▶ _DOCUMENT EXCERPT_:
▬▬▬

In `@cmd/ox/codedb.go`:
- Around line 39-43: Indexing is currently invoked with an empty IndexOptions so
the Progress callback isn't used; update the call site where IndexOptions is
created (the IndexOptions{} passed to db.IndexRepo) to provide a Progress
function that reports progress (e.g., writes to stderr or updates a spinner)
during indexing; implement the callback by assigning IndexOptions.Progress to a
function that accepts progress events and logs or prints them, then pass that
populated IndexOptions into db.IndexRepo so users see live progress.
- Around line 84-109: Add a clear SQL-injection warning to the codedbSQLCmd
definition and log a runtime warning before executing raw SQL: update the
command help (e.g., Short or add a Long field on codedbSQLCmd/Use) to state this
runs arbitrary SQL and is intended for debugging/development only, and insert a
runtime warning (e.g., via log.Printf or a processLogger) at the start of RunE
right before calling db.RawSQL(args[0]) to remind users this is unsafe for
untrusted input; reference codedbSQLCmd, its RunE function, and the db.RawSQL
call to locate where to add the help text and log.

In `@internal/codedb/index/gitops.go`:
- Around line 14-46: Extract the shared URL normalization logic from
RepoDirFromURL and RepoNameFromURL into a helper (e.g., normalizeRepoURL) that
performs prefix stripping for "https://", "http://", "git://", trims trailing
slashes, removes ".git", and returns an error for empty results; then update
RepoDirFromURL to call normalizeRepoURL and append ".git" to its result, and
update RepoNameFromURL to return normalizeRepoURL's result directly, preserving
existing error handling.
- Around line 75-85: The fetch function compares the sentinel error
git.NoErrAlreadyUpToDate using ==; change this to use errors.Is(err,
git.NoErrAlreadyUpToDate) and update the import block to include "errors" so the
comparison is done properly (modify the fetch function and its error check
referencing git.NoErrAlreadyUpToDate).

In `@internal/codedb/search/executor_test.go`:
- Around line 47-305: Refactor the repeated
openTestStore/seedTestData/ParseQuery/Execute pattern in the tests (e.g.,
TestExecuteCommitSearch, TestExecuteSymbolSearch, TestExecuteWithCount, etc.)
into a single table-driven test that iterates rows describing input query
strings and expected assertions; add rows to cover regex code search,
select:file and select:repo queries, diff queries using rev:, and a case for a
repo with a non-main default ref, and ensure the table-driven test still uses
openTestStore, seedTestData, ParseQuery and Execute for each row so new
regressions are automatically exercised.

▬▬▬

▶ _ENTRIES_:
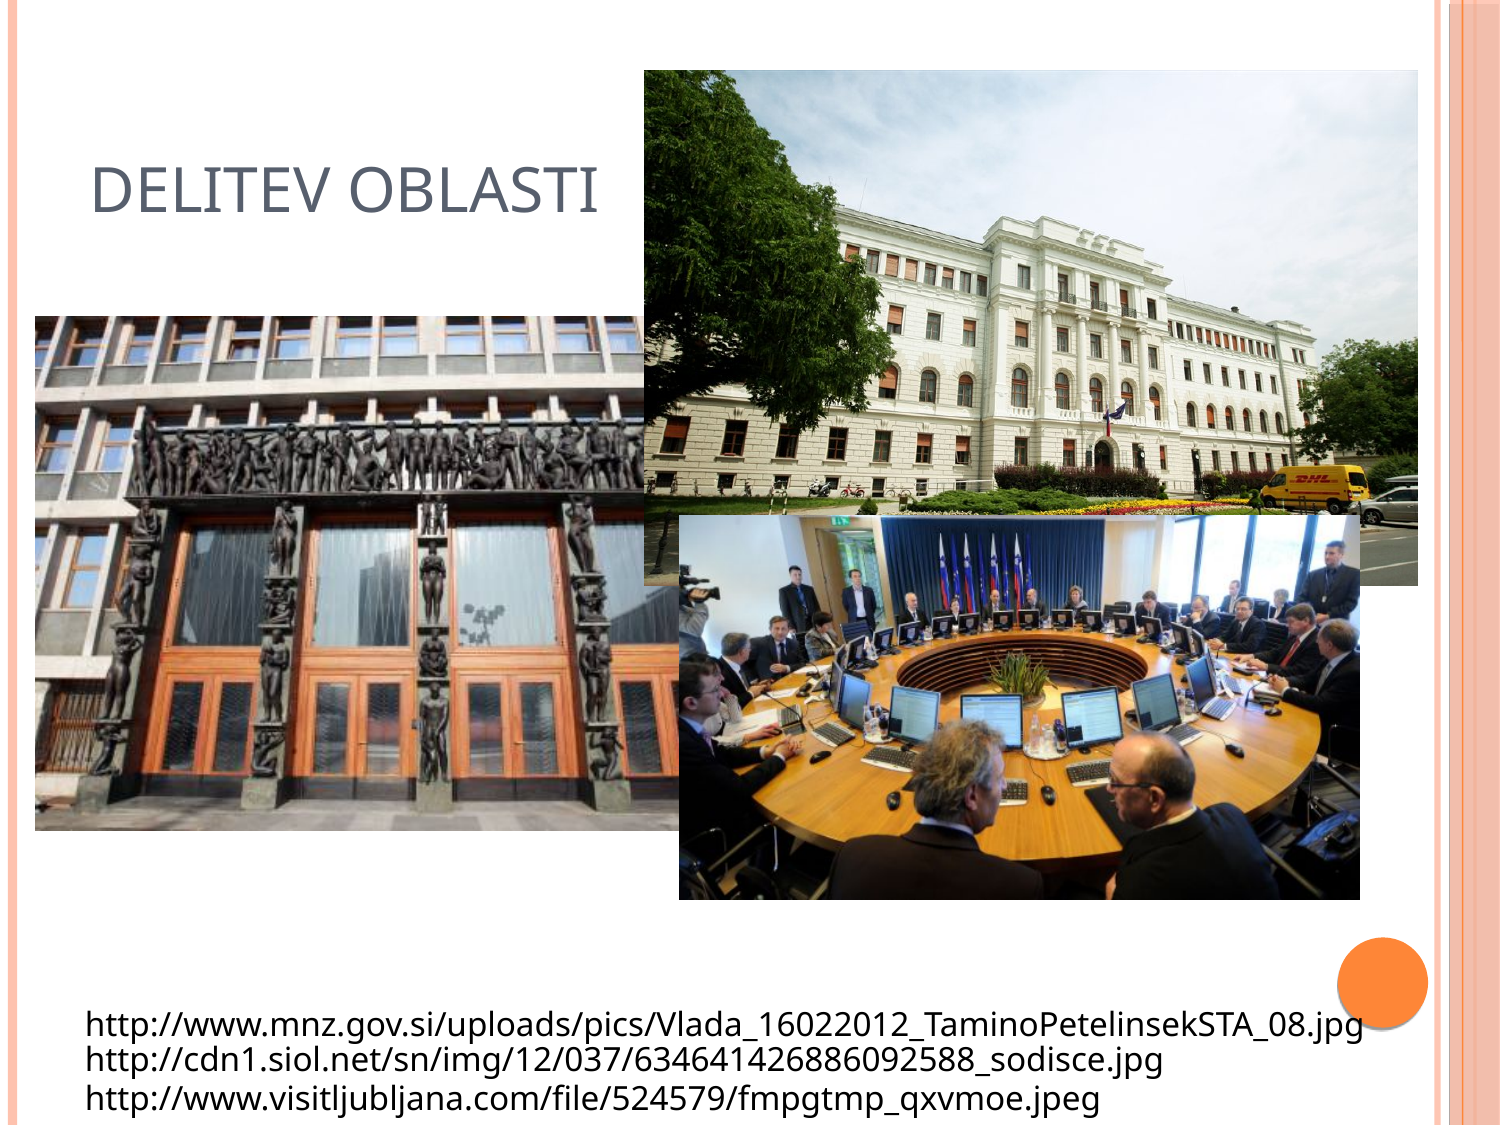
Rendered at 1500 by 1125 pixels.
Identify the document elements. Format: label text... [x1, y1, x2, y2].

text_box http://www.visitljubljana.com/file/524579/fmpgtmp_qxvmoe.jpeg [70, 1086, 1348, 1125]
picture [35, 70, 1418, 900]
title Delitev oblasti [75, 45, 1300, 233]
text_box http://www.mnz.gov.si/uploads/pics/Vlada_16022012_TaminoPetelinsekSTA_08.jpg [70, 996, 1500, 1051]
text_box http://cdn1.siol.net/sn/img/12/037/634641426886092588_sodisce.jpg [70, 1051, 1407, 1086]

▬▬▬

▶ _PROBLEMS_:
• a. In the code review notes, rewrite the item beginning "Around line 75-85: The fetch function" as a shorter list, keeping its main facts.
• b. According to the code review notes, which URL prefixes should the suggested normalizeRepoURL helper strip?
• c. Extend the code review notes from where they stop.

▶ _FINAL RESULTS_:
• a.
- Location: the fetch function, around lines 75-85 of `internal/codedb/index/gitops.go`.
- Problem: it checks the sentinel error git.NoErrAlreadyUpToDate with ==.
- Fix: use errors.Is(err, git.NoErrAlreadyUpToDate) instead.
- Also add "errors" to the import block.

• b. "https://", "http://", and "git://".

• c.
In `@internal/codedb/search/query_test.go`:
- Around line 8-349: Convert the many one-off tests in TestTokenize and the
TestParse* functions that call ParseQuery into table-driven tests: create a
single slice of test cases (structs with name, input, expected fields like
SearchPattern, Filters, Type, IsRegex, SearchTerms, HasEmptyPattern, error
assertions) and iterate to run subtests with t.Run; replace the individual
TestParse* functions by adding their cases to that table (keeping references to
tokenize and ParseQuery for the tokenizer-specific cases), and add a new case
for a quoted filter like `message:"fix bug"` verifying Filters.Message (or the
equivalent filter field) and that the quoted value is preserved as a single
filter value; ensure error cases include expected error substrings and
negation/count/regex edge-cases are represented as table entries.

In `@internal/codedb/store/store_test.go`:
- Around line 9-52: Add negative tests to cover Open error paths: create a test
that attempts Open on a directory that cannot be created (e.g., create a parent
dir, chmod it to remove write permission, then call Open on a child path) and
assert Open returns a non-nil error; also add a test that simulates schema
creation failure for Open (for example by creating a read-only metadata.db file
or using a mock that causes Exec/QueryRow used in Open/initialization to return
an error) and assert Open returns the expected error. Reference the Open
function and the initialization steps that create metadata.db and the repos
table when adding these tests. Ensure tests clean up/reset permissions so CI
won’t be left in a bad state.

In `@internal/codedb/store/store.go`:
- Around line 88-95: The equality check against bleve.ErrorIndexPathDoesNotExist
in openOrCreateBleveIndex is brittle; update the error handling to use
errors.Is(err, bleve.ErrorIndexPathDoesNotExist) when deciding to create a new
index, and wrap/return errors with context where appropriate (preserve the
existing bleve.Open and bleve.New calls but replace the direct == check with
errors.Is and add a contextual error wrap on failures).

ℹ️ Review info

⚙️ Run configuration

Configuration used: defaults

Review profile: CHILL

Plan: Pro

Run ID: a79f1a1d-58ac-4b44-b139-00dd7a9f4ba1

📥 Commits

Reviewing files that changed from the base of the PR and between 8983951 and 783a9c3.

⛔ Files ignored due to path filters (1)

go.sum is excluded by !**/*.sum

📒 Files selected for processing (26)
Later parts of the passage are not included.